GM CEO Mary Barra was handed the full set of the keys to the company - but is it a good idea?

07 Jan 2016

CEO Mary Barra this week was handed the full set of the keys to the company, and named chairman. Forbes Magazine just postet an article explaining, why this could be a terrible idea.

It's not the first time in GM's history that the company combines the jobs of a CEO and a chairman. There are periods in which the two positions have been separated-usually after something awful happens.


After GM imploded in 1992 under the brief leadership of Chairman/CEO Robert Stempel, former Procter & Gamble CEO John Smale, a GM board member, took over as non-executive chairman while Jack Smith was given the CEO job. Smith added the chairmanship in 1996. When G. Richard Wagoner Jr. took over as CEO in 2000, Smith remained chairman. Wagoner was given the title in 2003. Wagoner was especially ineffectual in leading the automaker, unable to reverse market share declines. President Obama ordered Wagoner replaced as a condition of the U.S. Treasury bailing our GM in 2009. After Daniel Akerson, who claims to be ignorant of the cover-up when he stepped down, turned over the company to Barra two years ago, the chairmanship he held did not go with it-until now.

While General Motors seems to be climbing back strong from its bankruptcy and ignition switch cover-up scandal, there is simply no good reason to consolidate the two jobs with one person. History shows that at most companies, but especially at GM, that it is only a matter of time before bad governance that comes from the chairman and CEO wearing the same hat delivers some kind of body blow to shareholders.
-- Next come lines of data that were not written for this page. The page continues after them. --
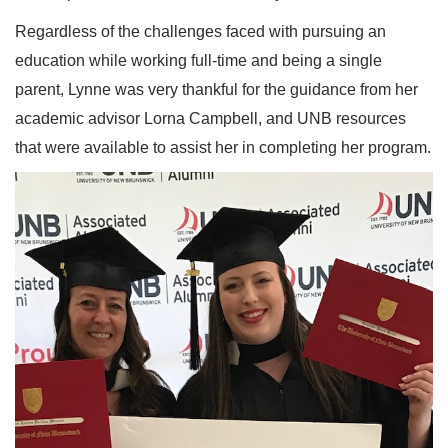
Regardless of the challenges faced with pursuing an
education while working full-time and being a single
parent, Lynne was very thankful for the guidance from her
academic advisor Lorna Campbell, and UNB resources
that were available to assist her in completing her program.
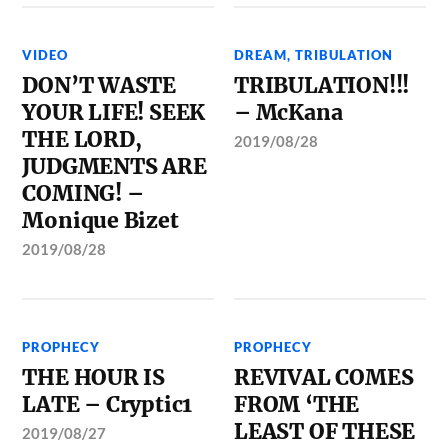
VIDEO
DREAM
,
TRIBULATION
DON’T WASTE
TRIBULATION!!!
YOUR LIFE! SEEK
– McKana
THE LORD,
2019/08/28
JUDGMENTS ARE
COMING! –
Monique Bizet
2019/08/28
PROPHECY
PROPHECY
THE HOUR IS
REVIVAL COMES
LATE – Cryptic1
FROM ‘THE
LEAST OF THESE
2019/08/27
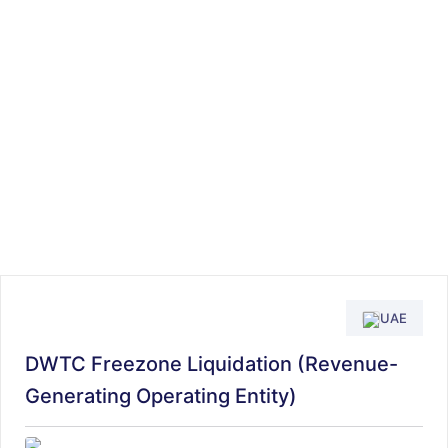
UAE
DWTC Freezone Liquidation (Revenue-
Generating Operating Entity)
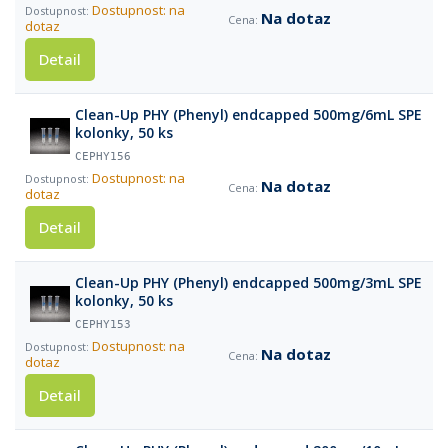
Dostupnost: na
Na dotaz
dotaz
Detail
Clean-Up PHY (Phenyl) endcapped 500mg/6mL SPE
kolonky, 50 ks
CEPHY156
Dostupnost: na
Na dotaz
dotaz
Detail
Clean-Up PHY (Phenyl) endcapped 500mg/3mL SPE
kolonky, 50 ks
CEPHY153
Dostupnost: na
Na dotaz
dotaz
Detail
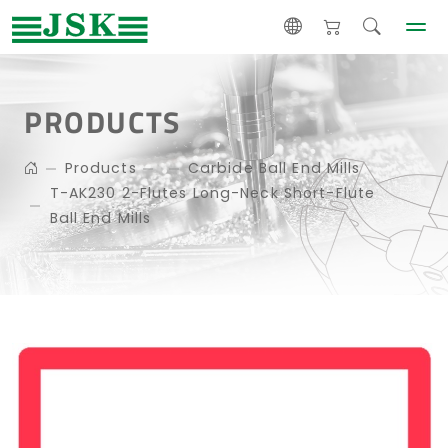
PRODUCTS
Products
Carbide Ball End Mills
T-AK230 2-Flutes Long-Neck Short-Flute
Ball End Mills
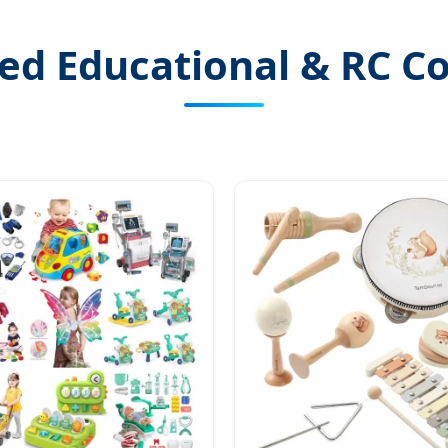
ed Educational & RC Co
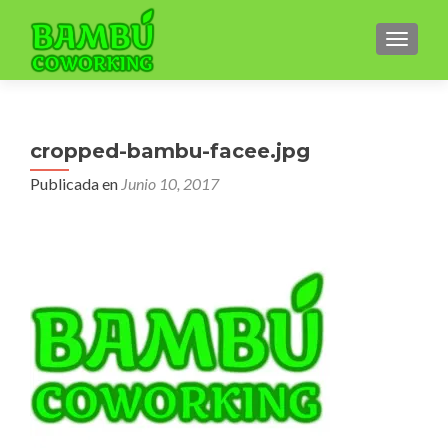
CAMBI
cropped-bambu-facee.jpg
Publicada en
Junio 10, 2017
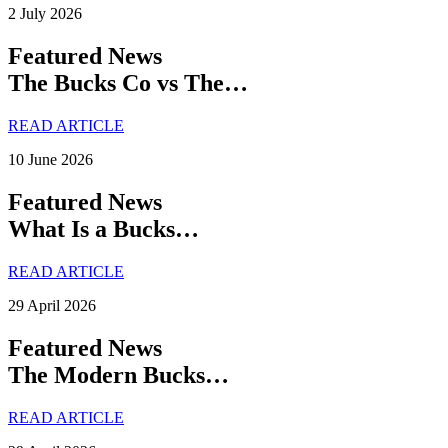
2 July 2026
Featured News
The Bucks Co vs The…
READ ARTICLE
10 June 2026
Featured News
What Is a Bucks…
READ ARTICLE
29 April 2026
Featured News
The Modern Bucks…
READ ARTICLE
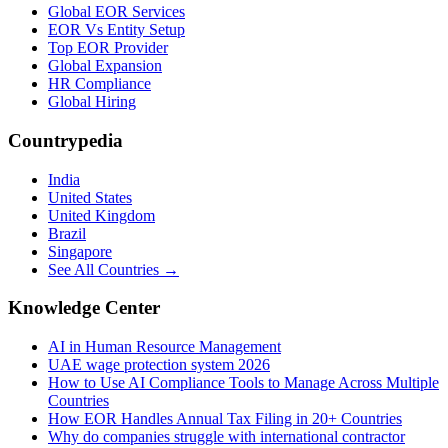
Global EOR Services
EOR Vs Entity Setup
Top EOR Provider
Global Expansion
HR Compliance
Global Hiring
Countrypedia
India
United States
United Kingdom
Brazil
Singapore
See All Countries →
Knowledge Center
AI in Human Resource Management
UAE wage protection system 2026
How to Use AI Compliance Tools to Manage Across Multiple
Countries
How EOR Handles Annual Tax Filing in 20+ Countries
Why do companies struggle with international contractor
The last four combined chairman and CEOs hardly distinguished themselves in holding both roles. Akerson, an outsider from the telecommunications industry, presided over the ignition cover-up. Wagoner, holding both posts from 2003 to 2009, ran the company into a financial buzz-saw, a job that was finished by the economic crash of 2008. Smith, before that, presided over an epic market share decline and dumbing down of GM's products and brands at a time when the U.S. economy was actually humming in the mid and late 1990s. Robert Stempel had both jobs and was ousted after two years. Roger Smith before that held both jobs, and GM veterans attest that communication in the C-suite and among a rubber-stamp board was pathetic. It's a lousy track record for combing the jobs at GM.